**WORK REQUIRED**
Output the records that follow, with every character intact.

**GIVEN INFORMATION**
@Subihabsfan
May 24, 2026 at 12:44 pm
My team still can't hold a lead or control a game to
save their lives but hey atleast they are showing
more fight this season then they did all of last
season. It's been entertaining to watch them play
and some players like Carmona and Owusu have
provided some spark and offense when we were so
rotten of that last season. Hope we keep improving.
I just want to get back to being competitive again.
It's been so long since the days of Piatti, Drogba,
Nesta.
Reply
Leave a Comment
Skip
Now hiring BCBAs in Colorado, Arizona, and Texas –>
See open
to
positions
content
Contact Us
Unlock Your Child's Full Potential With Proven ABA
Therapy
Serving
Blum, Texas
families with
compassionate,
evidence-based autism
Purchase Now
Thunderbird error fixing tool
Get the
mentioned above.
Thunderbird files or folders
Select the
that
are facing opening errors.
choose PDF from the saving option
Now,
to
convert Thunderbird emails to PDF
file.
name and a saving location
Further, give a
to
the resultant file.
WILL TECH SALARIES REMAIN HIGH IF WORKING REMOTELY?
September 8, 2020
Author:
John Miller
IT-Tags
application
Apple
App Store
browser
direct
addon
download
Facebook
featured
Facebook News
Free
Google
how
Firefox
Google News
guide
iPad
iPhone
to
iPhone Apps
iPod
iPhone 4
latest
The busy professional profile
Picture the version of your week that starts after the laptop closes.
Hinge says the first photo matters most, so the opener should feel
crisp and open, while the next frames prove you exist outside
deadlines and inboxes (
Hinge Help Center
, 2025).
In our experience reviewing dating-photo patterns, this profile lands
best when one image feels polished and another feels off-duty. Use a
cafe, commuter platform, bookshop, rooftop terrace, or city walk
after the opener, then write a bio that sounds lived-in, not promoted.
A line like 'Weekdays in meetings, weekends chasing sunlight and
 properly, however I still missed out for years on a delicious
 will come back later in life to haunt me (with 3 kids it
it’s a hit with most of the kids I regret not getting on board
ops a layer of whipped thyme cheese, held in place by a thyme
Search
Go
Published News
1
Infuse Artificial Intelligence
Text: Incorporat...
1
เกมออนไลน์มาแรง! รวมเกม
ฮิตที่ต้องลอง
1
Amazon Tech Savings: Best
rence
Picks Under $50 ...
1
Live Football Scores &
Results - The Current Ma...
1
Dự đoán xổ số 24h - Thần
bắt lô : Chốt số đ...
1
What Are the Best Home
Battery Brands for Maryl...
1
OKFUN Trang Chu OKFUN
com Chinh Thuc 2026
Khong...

**EXERCISE RESULT**
@Subihabsfan
May 24, 2026 at 12:44 pm
My team still can't hold a lead or control a game to
save their lives but hey atleast they are showing
more fight this season then they did all of last
season. It's been entertaining to watch them play
and some players like Carmona and Owusu have
provided some spark and offense when we were so
rotten of that last season. Hope we keep improving.
I just want to get back to being competitive again.
It's been so long since the days of Piatti, Drogba,
Nesta.
Reply
Leave a Comment
Skip
Now hiring BCBAs in Colorado, Arizona, and Texas –>
See open
to
positions
content
Contact Us
Unlock Your Child's Full Potential With Proven ABA
Therapy
Serving
Blum, Texas
families with
compassionate,
evidence-based autism
Purchase Now
Thunderbird error fixing tool
Get the
mentioned above.
Thunderbird files or folders
Select the
that
are facing opening errors.
choose PDF from the saving option
Now,
to
convert Thunderbird emails to PDF
file.
name and a saving location
Further, give a
to
the resultant file.
WILL TECH SALARIES REMAIN HIGH IF WORKING REMOTELY?
September 8, 2020
Author:
John Miller
IT-Tags
application
Apple
App Store
browser
direct
addon
download
Facebook
featured
Facebook News
Free
Google
how
Firefox
Google News
guide
iPad
iPhone
to
iPhone Apps
iPod
iPhone 4
latest
The busy professional profile
Picture the version of your week that starts after the laptop closes.
Hinge says the first photo matters most, so the opener should feel
crisp and open, while the next frames prove you exist outside
deadlines and inboxes (
Hinge Help Center
, 2025).
In our experience reviewing dating-photo patterns, this profile lands
best when one image feels polished and another feels off-duty. Use a
cafe, commuter platform, bookshop, rooftop terrace, or city walk
after the opener, then write a bio that sounds lived-in, not promoted.
A line like 'Weekdays in meetings, weekends chasing sunlight and
 properly, however I still missed out for years on a delicious
 will come back later in life to haunt me (with 3 kids it
it’s a hit with most of the kids I regret not getting on board
ops a layer of whipped thyme cheese, held in place by a thyme
Search
Go
Published News
1
Infuse Artificial Intelligence
Text: Incorporat...
1
เกมออนไลน์มาแรง! รวมเกม
ฮิตที่ต้องลอง
1
Amazon Tech Savings: Best
rence
Picks Under $50 ...
1
Live Football Scores &
Results - The Current Ma...
1
Dự đoán xổ số 24h - Thần
bắt lô : Chốt số đ...
1
What Are the Best Home
Battery Brands for Maryl...
1
OKFUN Trang Chu OKFUN
com Chinh Thuc 2026
Khong...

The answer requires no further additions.